-------- DATA EXCERPTS

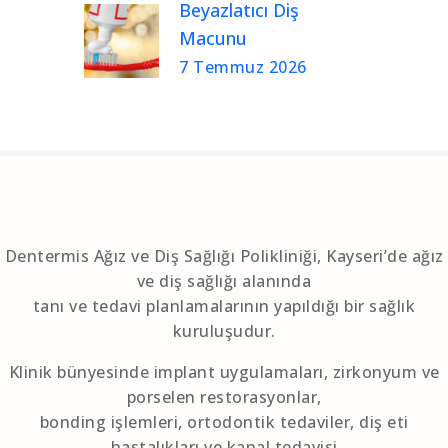
Beyazlatıcı Diş
Macunu
7 Temmuz 2026
Dentermis Ağız ve Diş Sağlığı Polikliniği, Kayseri’de ağız
ve diş sağlığı alanında
tanı ve tedavi planlamalarının yapıldığı bir sağlık
kuruluşudur.
Klinik bünyesinde implant uygulamaları, zirkonyum ve
porselen restorasyonlar,
bonding işlemleri, ortodontik tedaviler, diş eti
hastalıkları ve kanal tedavisi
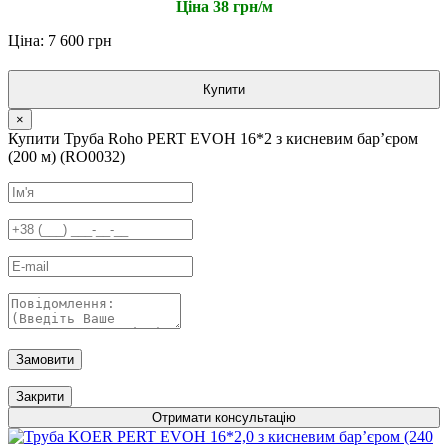
Ціна 38 грн/м
Ціна: 7 600 грн
Купити
×
Купити Труба Roho PERT EVOH 16*2 з кисневим барʼєром
(200 м) (RO0032)
Замовити
Закрити
Отримати консультацію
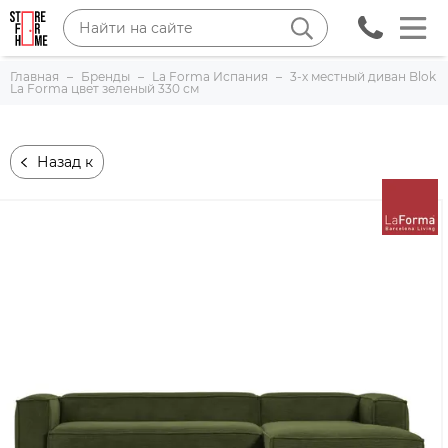
Главная
Бренды
La Forma Испания
3-х местный диван Blok
La Forma цвет зеленый 330 см
Назад к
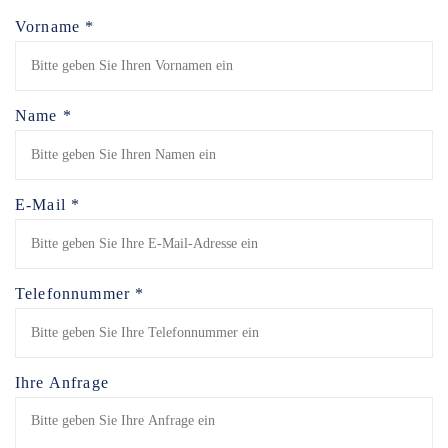
Vorname *
Name *
E-Mail *
Telefonnummer *
Ihre Anfrage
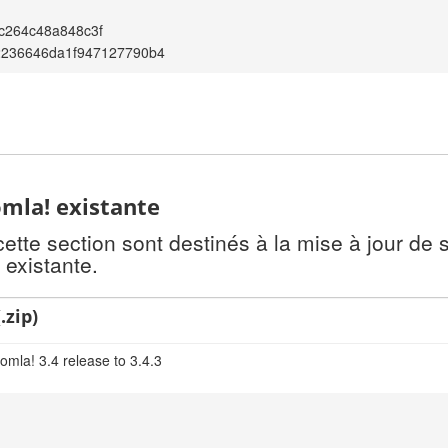
c264c48a848c3f
2236646da1f947127790b4
omla! existante
te section sont destinés à la mise à jour de s
 existante.
.zip)
omla! 3.4 release to 3.4.3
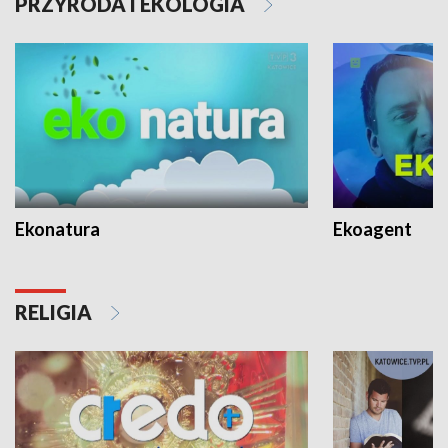
PRZYRODA I EKOLOGIA
Ekonatura
Ekoagent
RELIGIA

----------------

**TASK TO COMPLETE**
Among the lines above, please find those with "Forma" and copy them.

**ANSWER SECTION**
La Forma Испания
La Forma цвет зеленый 330 см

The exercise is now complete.